Install via cargo install zerostack and review the configuration options in the repository README. For a local-model workflow, pair Zerostack with Ollama running a code-focused model. For those evaluating multiple agents, the lightweight install and single-binary deployment make Zerostack easy to test alongside other open-source options without adding significant overhead to your environment.

Frequently Asked Questions

Does using Zerostack require Rust to be installed?

Only for the initial cargo install zerostack command. Once compiled, the binary runs independently with no Rust toolchain present on the machine. The project may publish pre-built binaries for users who prefer not to compile from source.

Which LLM providers does Zerostack support?

OpenRouter, Anthropic, Google Gemini, Ollama, and any OpenAI-compatible API endpoint including vLLM and LiteLLM. Custom providers are configured in a JSON file with a base URL and environment variable name for the API key.

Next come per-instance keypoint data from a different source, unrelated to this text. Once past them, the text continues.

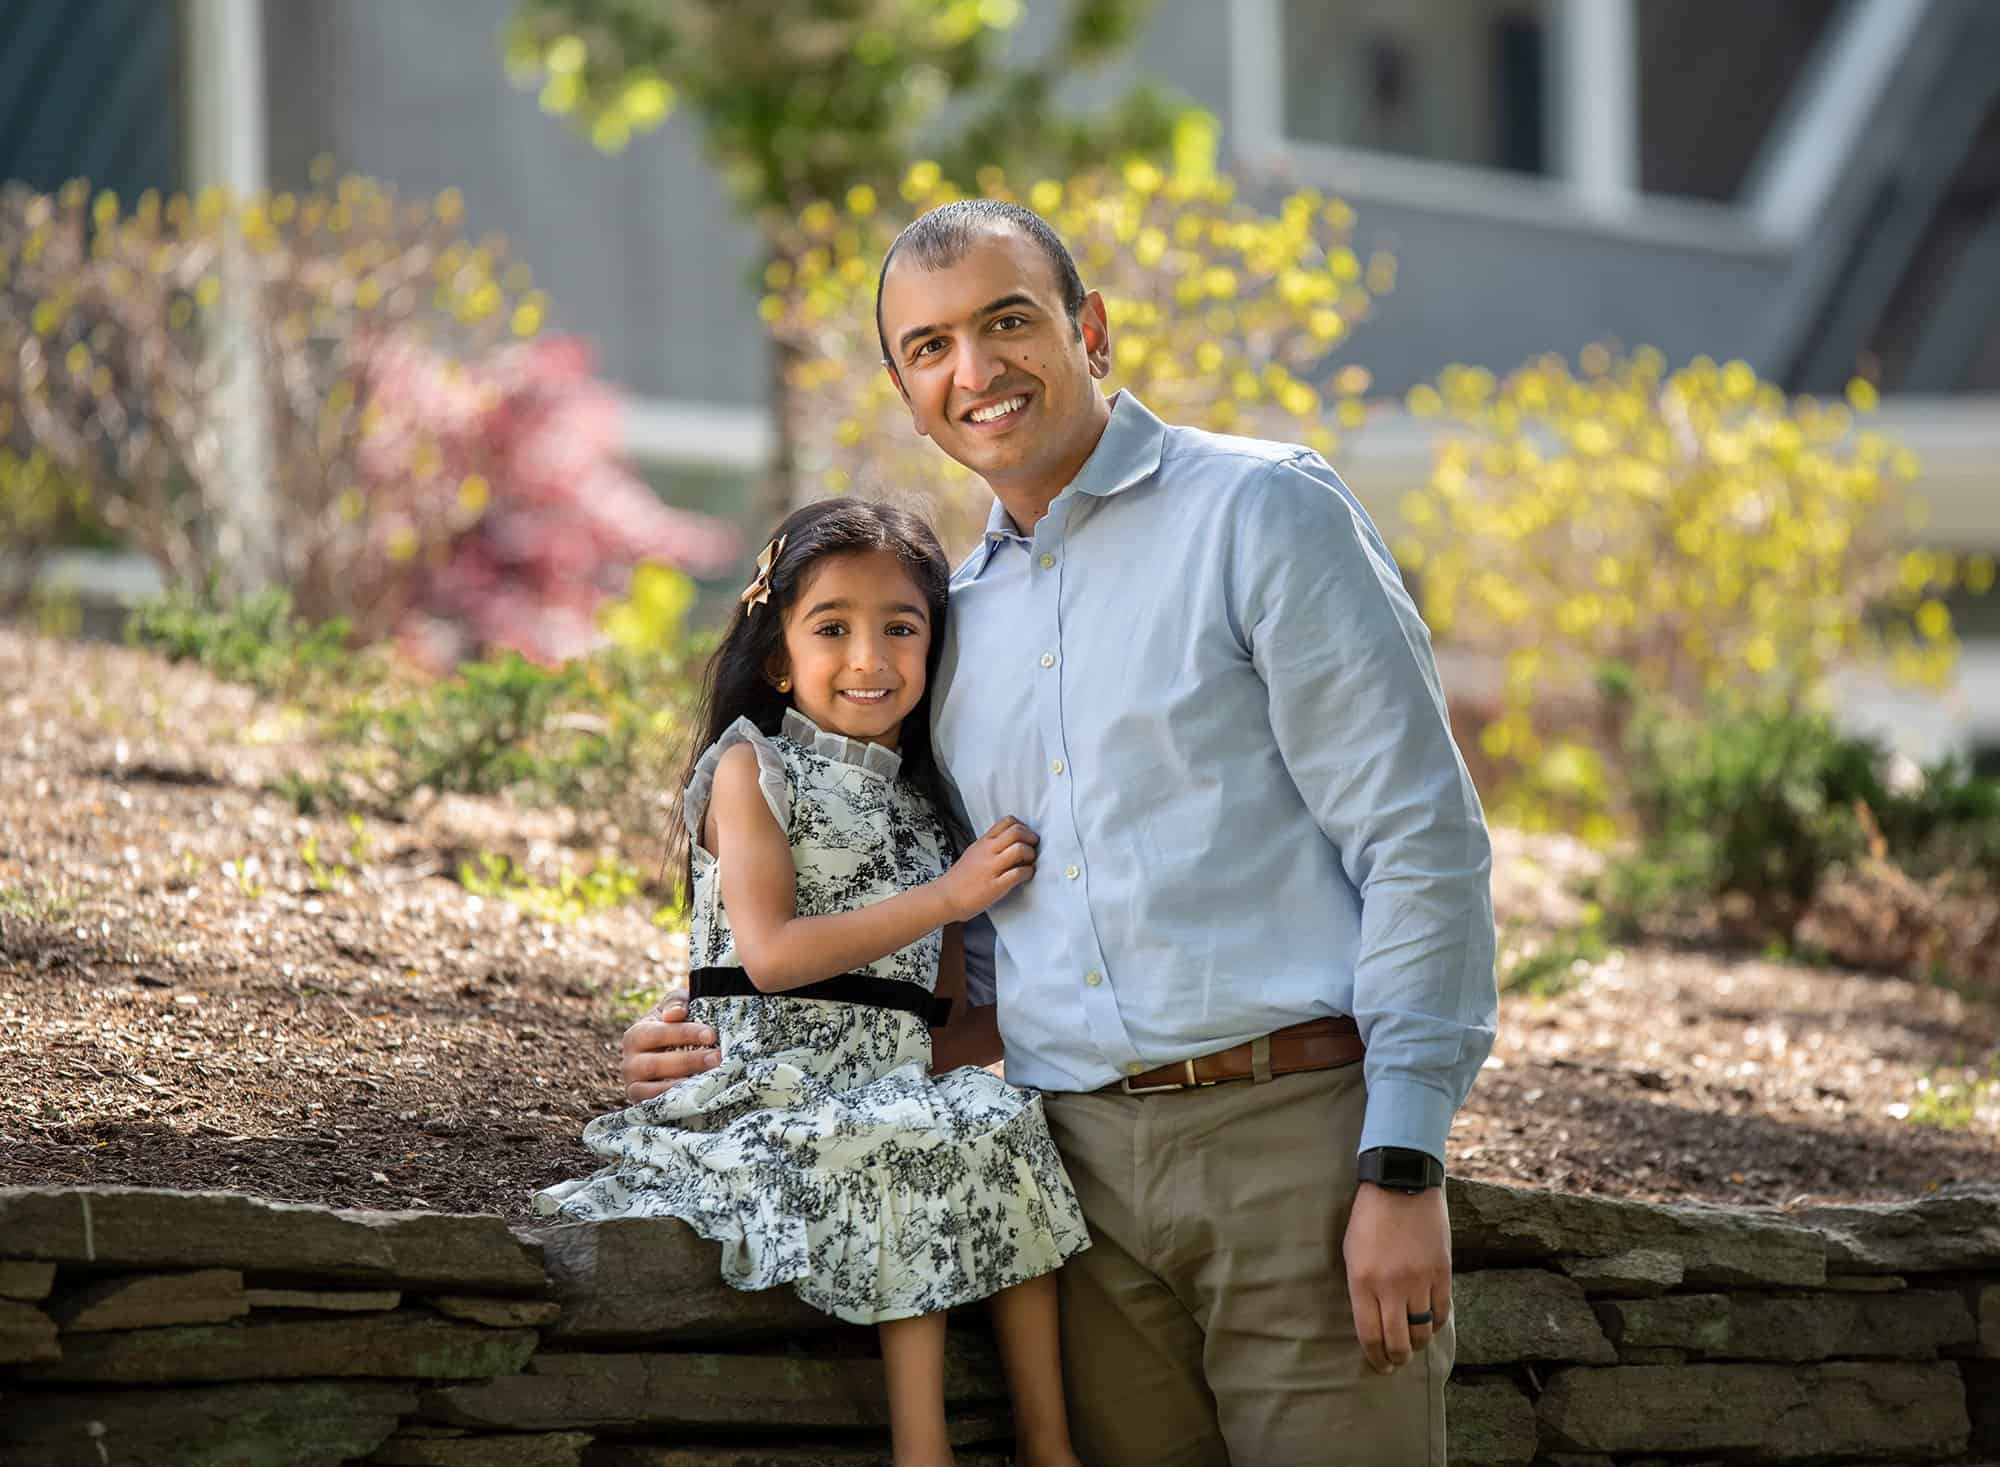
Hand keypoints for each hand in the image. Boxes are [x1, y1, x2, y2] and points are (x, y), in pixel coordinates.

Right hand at [618, 995, 719, 1102]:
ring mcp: (634, 1086)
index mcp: (635, 1035)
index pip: (658, 1034)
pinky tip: (699, 1095)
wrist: (671, 1051)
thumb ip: (675, 1003)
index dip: (685, 1033)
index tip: (711, 1035)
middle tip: (717, 1058)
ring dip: (683, 1085)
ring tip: (711, 1079)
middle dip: (689, 1061)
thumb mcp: (675, 1006)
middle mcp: (629, 1063)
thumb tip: (676, 1014)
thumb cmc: (676, 1025)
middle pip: (655, 1064)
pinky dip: (676, 1103)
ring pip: (653, 1090)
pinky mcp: (643, 1106)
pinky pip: (657, 1107)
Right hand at [934, 817, 1037, 921]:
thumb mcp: (973, 852)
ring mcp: (991, 868)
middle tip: (1033, 848)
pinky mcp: (995, 886)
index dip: (1022, 826)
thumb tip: (1009, 842)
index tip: (1025, 836)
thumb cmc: (960, 878)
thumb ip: (990, 845)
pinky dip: (1028, 873)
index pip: (1007, 821)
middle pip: (1017, 832)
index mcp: (983, 842)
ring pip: (1019, 849)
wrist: (945, 897)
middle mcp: (987, 852)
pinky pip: (1018, 873)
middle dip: (1031, 838)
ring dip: (1031, 855)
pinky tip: (1025, 876)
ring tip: (1029, 863)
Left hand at [1343, 1182, 1451, 1374]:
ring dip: (1417, 1344)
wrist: (1402, 1184)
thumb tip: (1372, 1321)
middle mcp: (1391, 1287)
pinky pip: (1442, 1313)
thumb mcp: (1352, 1252)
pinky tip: (1428, 1325)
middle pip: (1398, 1342)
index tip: (1378, 1365)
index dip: (1374, 1357)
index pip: (1369, 1336)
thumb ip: (1361, 1288)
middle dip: (1396, 1359)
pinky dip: (1435, 1324)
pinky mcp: (1442, 1273)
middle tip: (1395, 1362)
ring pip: (1422, 1332)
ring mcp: (1420, 1280)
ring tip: (1412, 1344)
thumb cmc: (1369, 1218)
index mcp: (1362, 1282)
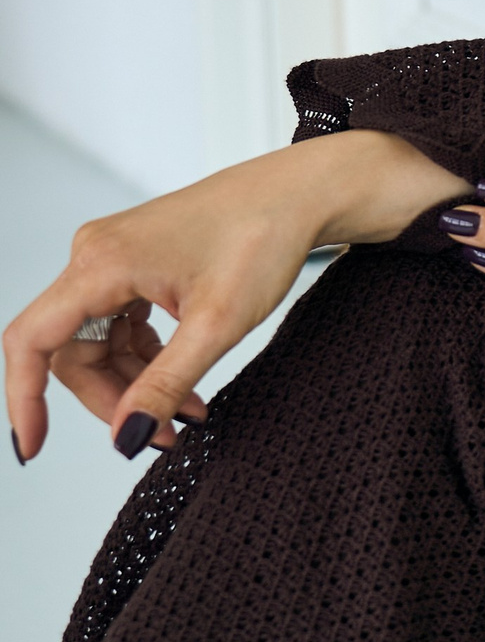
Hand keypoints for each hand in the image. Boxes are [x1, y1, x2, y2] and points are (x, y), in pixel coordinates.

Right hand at [4, 132, 466, 463]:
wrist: (299, 194)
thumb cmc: (263, 239)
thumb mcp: (216, 326)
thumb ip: (165, 385)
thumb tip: (126, 438)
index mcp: (100, 263)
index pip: (31, 341)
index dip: (25, 398)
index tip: (33, 448)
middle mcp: (94, 255)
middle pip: (72, 351)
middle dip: (113, 401)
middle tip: (164, 436)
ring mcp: (113, 257)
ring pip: (99, 343)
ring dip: (136, 386)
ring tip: (190, 416)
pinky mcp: (134, 262)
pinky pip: (121, 325)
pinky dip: (148, 360)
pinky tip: (186, 387)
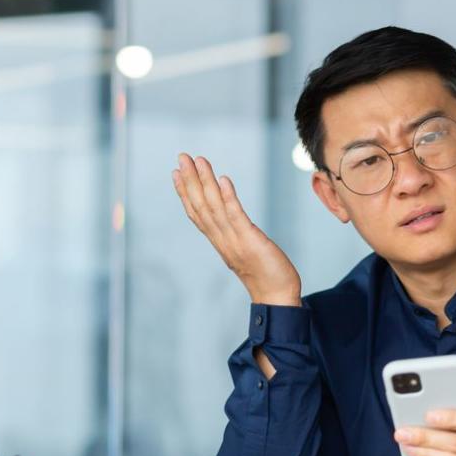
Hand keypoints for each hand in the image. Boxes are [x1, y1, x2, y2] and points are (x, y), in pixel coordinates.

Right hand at [171, 153, 301, 305]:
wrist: (278, 299)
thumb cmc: (267, 276)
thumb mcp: (246, 252)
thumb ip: (236, 236)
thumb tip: (235, 222)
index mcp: (220, 242)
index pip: (197, 214)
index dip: (185, 192)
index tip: (177, 172)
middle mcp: (222, 240)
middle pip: (200, 206)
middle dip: (190, 180)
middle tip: (182, 156)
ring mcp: (234, 241)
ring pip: (214, 207)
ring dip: (205, 182)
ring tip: (199, 160)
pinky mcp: (250, 241)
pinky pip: (236, 216)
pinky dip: (228, 197)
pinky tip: (222, 179)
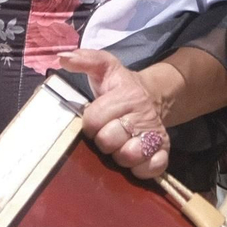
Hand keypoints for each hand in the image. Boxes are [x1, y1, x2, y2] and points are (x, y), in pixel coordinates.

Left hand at [59, 48, 172, 179]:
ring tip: (119, 146)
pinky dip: (141, 168)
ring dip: (119, 156)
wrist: (151, 97)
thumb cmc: (120, 87)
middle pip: (109, 140)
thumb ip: (85, 60)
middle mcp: (143, 115)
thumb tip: (63, 58)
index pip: (94, 119)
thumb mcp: (105, 68)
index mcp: (127, 95)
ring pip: (129, 156)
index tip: (94, 119)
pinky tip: (135, 159)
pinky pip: (152, 168)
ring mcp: (155, 134)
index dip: (89, 123)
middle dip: (102, 140)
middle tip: (106, 133)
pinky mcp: (164, 151)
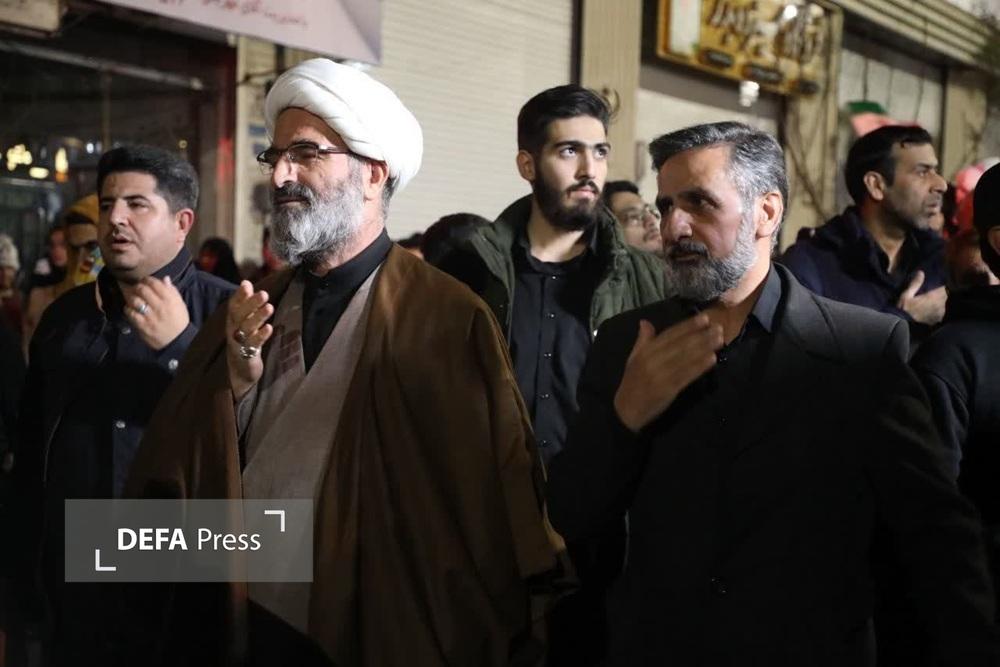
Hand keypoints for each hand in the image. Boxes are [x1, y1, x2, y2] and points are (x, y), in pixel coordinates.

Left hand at [125, 276, 189, 350]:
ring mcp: (150, 316)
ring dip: (131, 297)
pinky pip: (131, 313)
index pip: (155, 283)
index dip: (147, 279)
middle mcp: (159, 306)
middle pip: (142, 290)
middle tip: (137, 288)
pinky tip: (130, 309)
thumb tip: (165, 279)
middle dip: (138, 286)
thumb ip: (172, 291)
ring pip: (135, 300)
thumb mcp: (179, 304)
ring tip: (133, 297)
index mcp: (170, 299)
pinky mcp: (143, 325)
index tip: (145, 280)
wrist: (178, 340)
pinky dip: (128, 309)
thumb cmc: (179, 320)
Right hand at [226, 280, 273, 400]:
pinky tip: (269, 328)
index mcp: (232, 321)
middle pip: (239, 316)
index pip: (233, 306)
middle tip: (264, 293)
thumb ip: (246, 303)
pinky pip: (253, 345)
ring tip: (270, 307)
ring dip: (258, 317)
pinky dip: (260, 336)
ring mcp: (239, 343)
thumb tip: (246, 282)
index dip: (239, 296)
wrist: (239, 371)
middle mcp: (233, 330)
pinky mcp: (247, 356)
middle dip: (251, 304)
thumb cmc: (244, 342)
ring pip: (247, 329)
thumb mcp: (244, 322)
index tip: (246, 284)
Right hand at [613, 314, 723, 431]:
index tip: (704, 318)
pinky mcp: (668, 389)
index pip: (669, 335)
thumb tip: (645, 322)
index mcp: (645, 352)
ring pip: (686, 358)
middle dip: (701, 335)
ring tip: (720, 340)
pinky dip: (700, 366)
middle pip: (680, 345)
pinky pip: (687, 375)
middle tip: (719, 328)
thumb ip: (642, 341)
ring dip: (704, 348)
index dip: (687, 326)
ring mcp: (661, 375)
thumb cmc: (632, 383)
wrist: (626, 411)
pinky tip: (712, 359)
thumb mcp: (633, 359)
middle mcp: (653, 360)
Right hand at [896, 271, 946, 324]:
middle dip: (939, 294)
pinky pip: (941, 312)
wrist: (903, 325)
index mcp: (933, 297)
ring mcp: (939, 313)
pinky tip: (930, 311)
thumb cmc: (903, 309)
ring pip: (943, 304)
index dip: (938, 286)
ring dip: (939, 302)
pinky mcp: (936, 320)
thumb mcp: (906, 295)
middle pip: (944, 296)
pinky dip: (937, 310)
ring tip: (930, 302)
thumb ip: (915, 284)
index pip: (942, 288)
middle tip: (931, 293)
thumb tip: (921, 272)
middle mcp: (939, 305)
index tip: (933, 286)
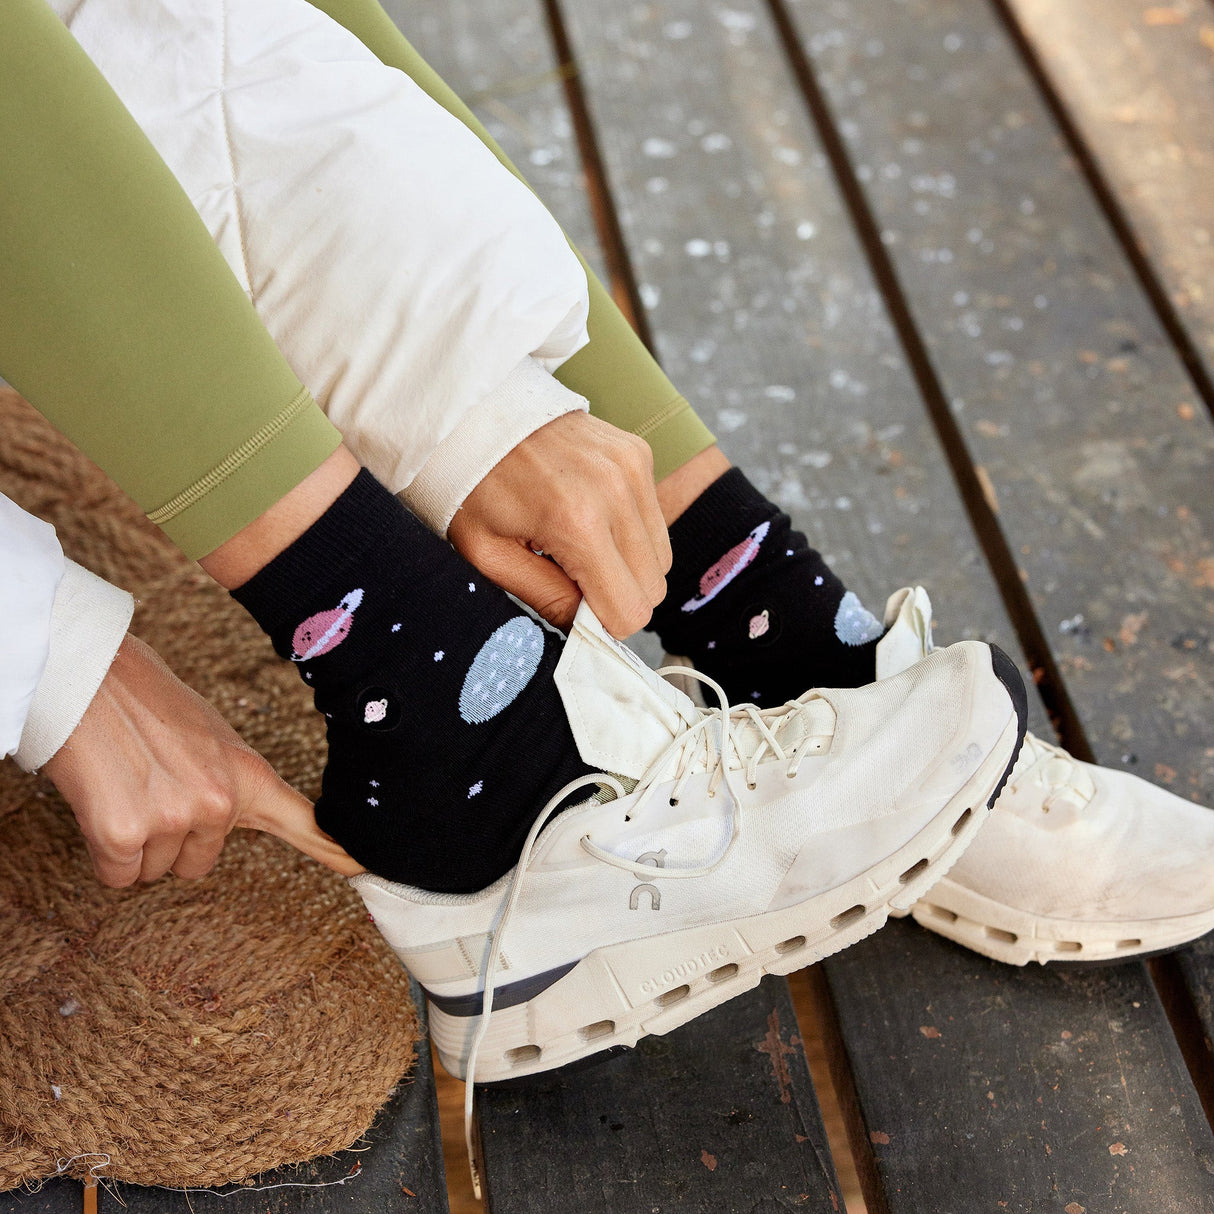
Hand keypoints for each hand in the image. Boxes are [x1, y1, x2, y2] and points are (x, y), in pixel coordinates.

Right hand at [44, 634, 362, 884]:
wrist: (88, 675)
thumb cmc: (145, 702)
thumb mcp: (212, 738)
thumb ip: (228, 780)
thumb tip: (231, 813)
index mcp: (248, 776)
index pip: (304, 824)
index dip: (336, 852)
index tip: (365, 868)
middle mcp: (219, 804)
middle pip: (197, 864)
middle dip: (172, 838)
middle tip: (151, 786)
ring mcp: (173, 819)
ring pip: (153, 869)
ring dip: (136, 841)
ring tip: (125, 785)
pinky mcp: (124, 834)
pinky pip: (118, 874)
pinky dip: (106, 853)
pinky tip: (102, 803)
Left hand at [447, 413, 671, 636]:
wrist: (474, 412)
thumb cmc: (472, 485)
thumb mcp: (488, 555)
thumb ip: (544, 599)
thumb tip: (587, 630)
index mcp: (577, 524)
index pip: (630, 611)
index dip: (603, 623)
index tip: (573, 607)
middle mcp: (617, 492)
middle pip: (654, 587)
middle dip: (618, 594)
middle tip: (573, 576)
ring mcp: (633, 467)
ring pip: (661, 556)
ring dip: (627, 563)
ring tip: (579, 543)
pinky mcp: (638, 453)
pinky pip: (654, 517)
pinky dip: (628, 528)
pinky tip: (588, 512)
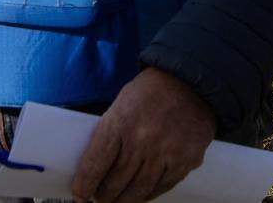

How does Zerostack handle long-running tasks?

An iterative loop system handles extended tasks: the agent reads the task, selects the next item from its plan, works on it, runs tests, updates the plan, and loops until the task is complete or hits the iteration limit. Sessions save automatically and can be resumed later, so multi-hour tasks can be paused and continued across different terminal sessions.

What is git worktree integration and why does it matter?

Zerostack supports a branch-per-task workflow where each task runs in a separate git worktree. This isolates in-progress changes from the main working branch until they are reviewed and merged. It prevents incomplete agent work from appearing in the main branch during long tasks and makes it easy to abandon a direction without affecting other work.

What triggers doom-loop detection?

Three identical consecutive tool calls without a state change. When that pattern is detected, Zerostack surfaces a warning prompt asking whether to continue the current approach or stop. The goal is catching runaway loops early before they exhaust the context window or API budget.

How does the "write-prompt" mode work?

The write-prompt mode tunes the agent toward prompt engineering tasks, where the goal is producing instructions for another AI system rather than writing production code. It is useful for teams building multi-agent pipelines where one step needs to generate structured prompts consumed by downstream models or automated workflows.